● **Problem**
Print word for word the records from the line containing "middle mcp: (282, 155)" through the end.

Images with localized body landmarks
------------------------
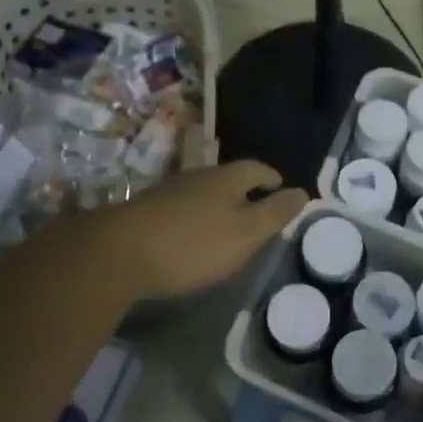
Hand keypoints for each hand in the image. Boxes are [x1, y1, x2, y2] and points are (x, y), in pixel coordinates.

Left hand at [90, 160, 308, 300]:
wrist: (119, 253)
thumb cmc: (194, 244)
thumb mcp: (246, 233)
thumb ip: (275, 213)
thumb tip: (303, 192)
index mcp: (227, 178)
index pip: (257, 169)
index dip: (271, 178)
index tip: (281, 188)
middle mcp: (198, 175)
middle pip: (228, 177)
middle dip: (245, 190)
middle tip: (258, 207)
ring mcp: (169, 190)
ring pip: (203, 191)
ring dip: (217, 203)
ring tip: (227, 223)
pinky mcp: (146, 209)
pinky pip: (181, 206)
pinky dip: (194, 216)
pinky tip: (191, 234)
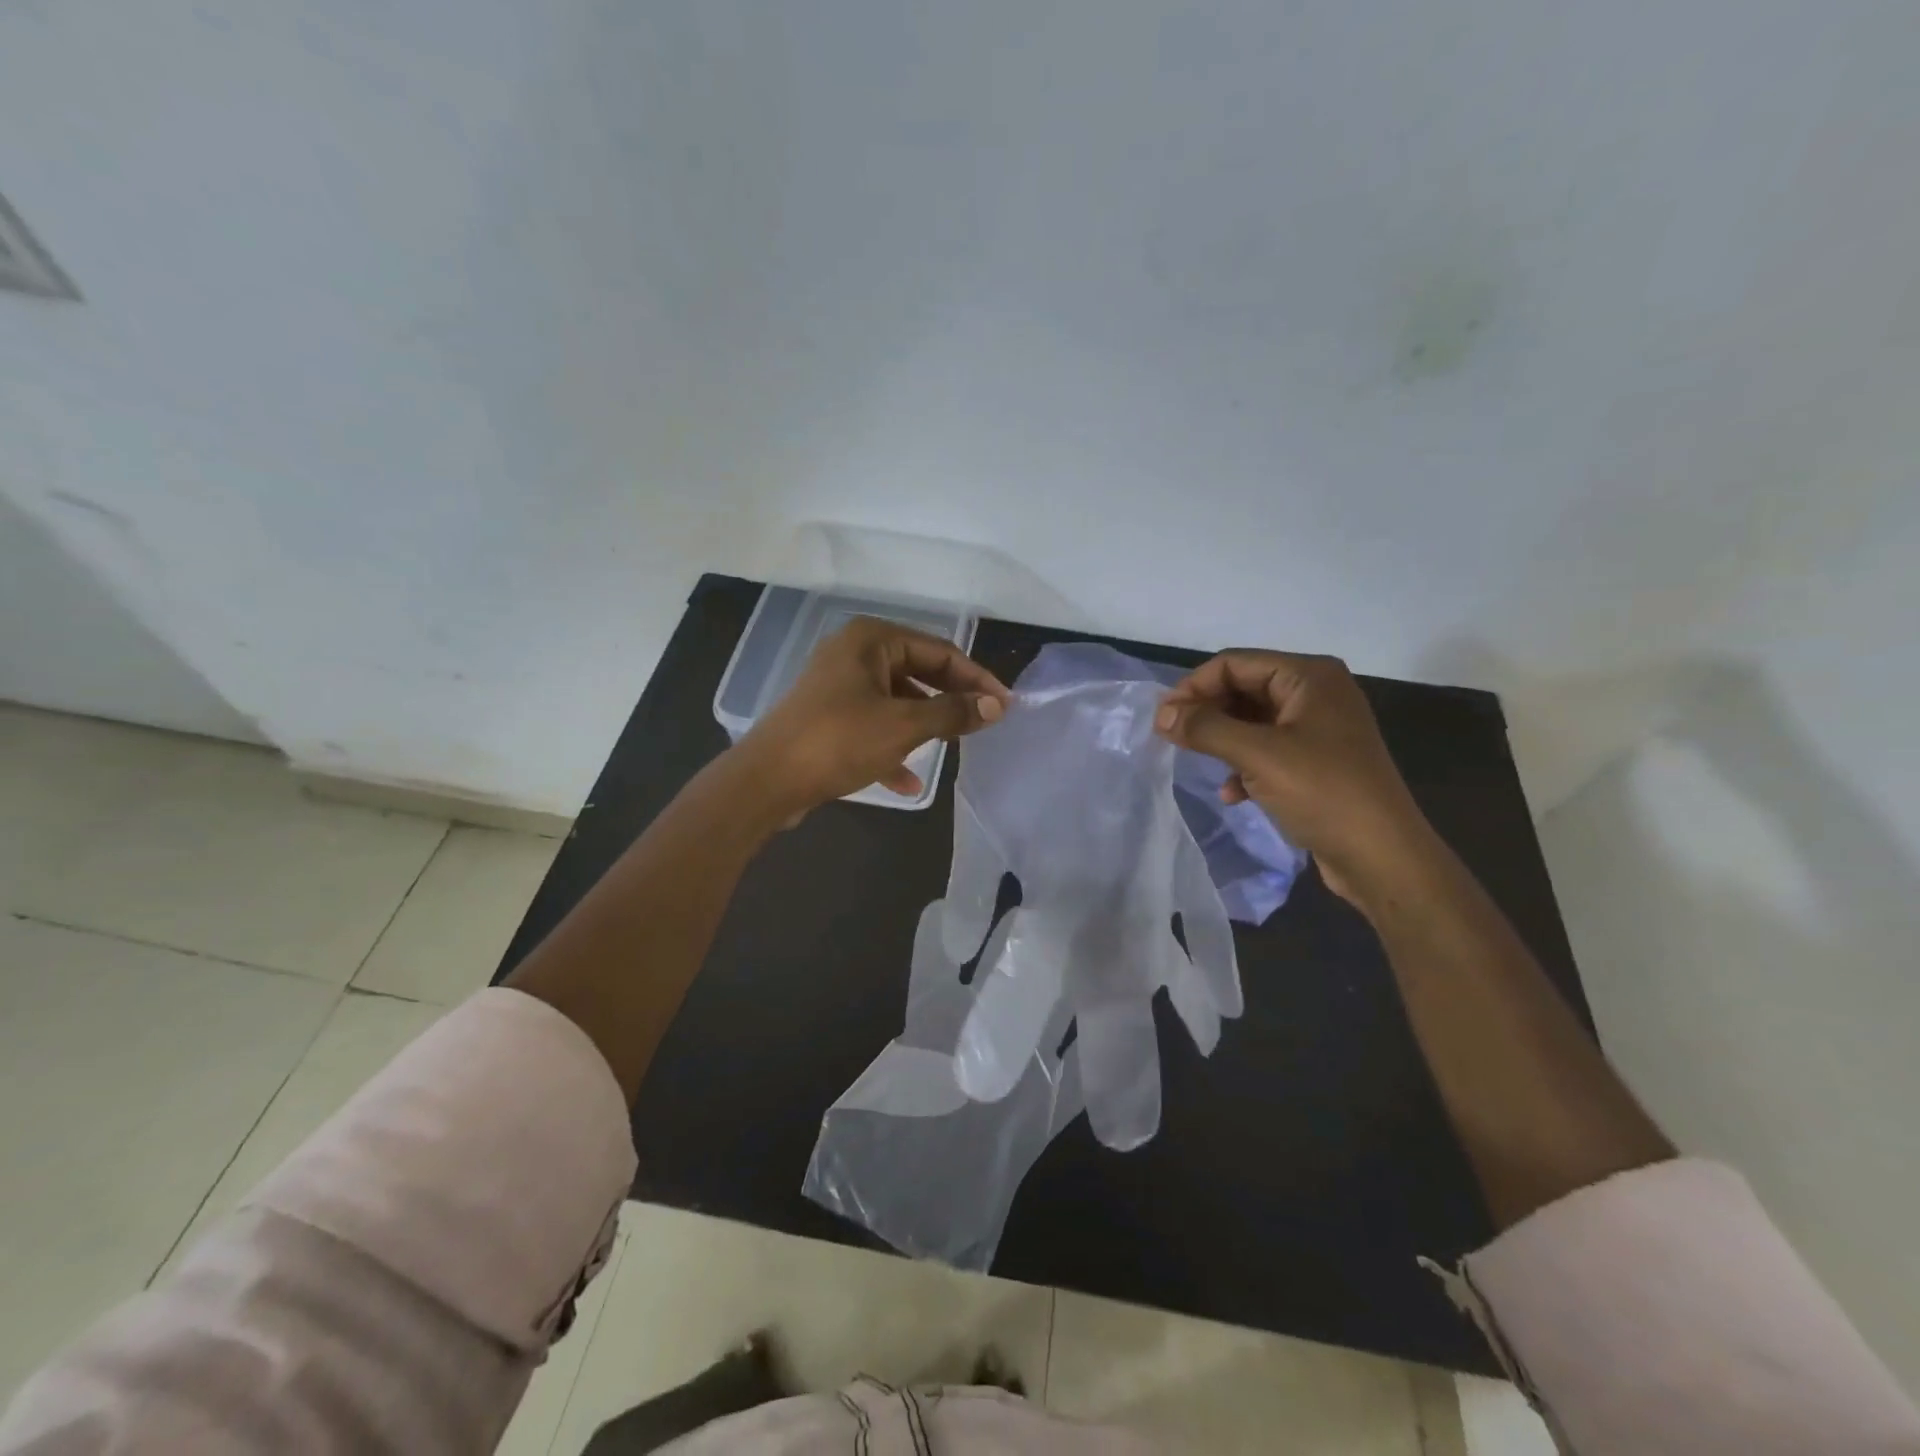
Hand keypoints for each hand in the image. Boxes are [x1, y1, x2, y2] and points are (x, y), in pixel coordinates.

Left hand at [735, 616, 1009, 818]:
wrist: (766, 781)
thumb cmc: (838, 741)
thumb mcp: (904, 726)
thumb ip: (953, 713)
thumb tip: (996, 706)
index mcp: (872, 640)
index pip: (939, 651)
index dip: (976, 678)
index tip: (1004, 705)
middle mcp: (854, 654)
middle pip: (918, 672)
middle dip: (950, 699)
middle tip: (984, 723)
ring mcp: (838, 685)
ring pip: (896, 700)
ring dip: (925, 723)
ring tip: (954, 745)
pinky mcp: (828, 717)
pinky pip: (873, 725)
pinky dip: (893, 746)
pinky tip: (910, 780)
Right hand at [1154, 650, 1433, 906]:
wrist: (1382, 857)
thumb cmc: (1323, 793)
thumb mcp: (1257, 755)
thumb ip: (1205, 728)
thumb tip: (1161, 714)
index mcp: (1309, 677)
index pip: (1235, 664)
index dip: (1194, 686)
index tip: (1163, 719)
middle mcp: (1316, 693)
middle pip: (1243, 689)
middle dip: (1207, 714)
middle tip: (1174, 740)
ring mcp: (1319, 729)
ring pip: (1252, 722)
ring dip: (1223, 742)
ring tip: (1200, 765)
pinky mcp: (1317, 762)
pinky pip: (1267, 750)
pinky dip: (1243, 766)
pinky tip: (1232, 794)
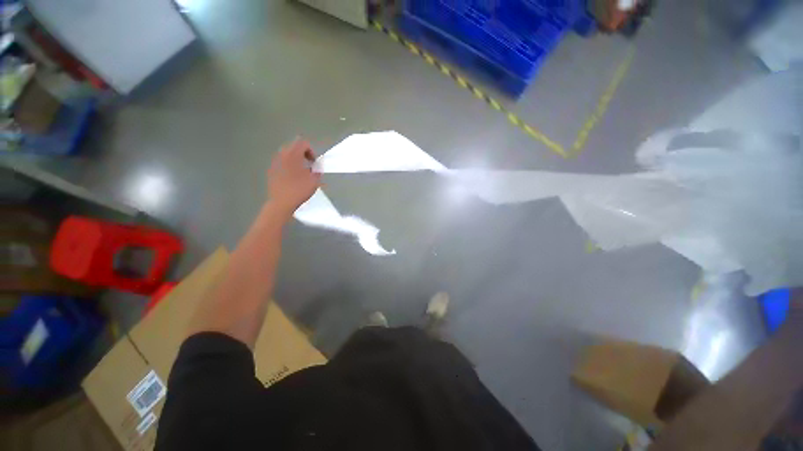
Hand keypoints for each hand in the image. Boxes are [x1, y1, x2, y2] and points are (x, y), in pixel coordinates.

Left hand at [267, 138, 320, 217]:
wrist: (281, 202)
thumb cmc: (300, 190)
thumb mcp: (314, 180)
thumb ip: (317, 170)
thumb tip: (317, 167)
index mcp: (293, 155)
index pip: (303, 143)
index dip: (311, 151)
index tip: (314, 163)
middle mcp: (282, 155)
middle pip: (293, 147)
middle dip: (303, 154)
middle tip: (309, 166)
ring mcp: (275, 162)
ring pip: (287, 155)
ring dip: (296, 160)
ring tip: (302, 173)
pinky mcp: (271, 170)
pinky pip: (282, 163)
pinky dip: (289, 166)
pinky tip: (293, 179)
------------------------
● **Exercise response**
middle mcp: (282, 155)
middle pip: (293, 147)
middle dip: (303, 154)
middle tip: (309, 166)
ring mcp: (275, 162)
ring pip: (287, 155)
ring dip: (296, 160)
ring tip: (302, 173)
pinky mcp: (271, 170)
pinky pip: (282, 163)
pinky dip: (289, 166)
pinky tip: (293, 179)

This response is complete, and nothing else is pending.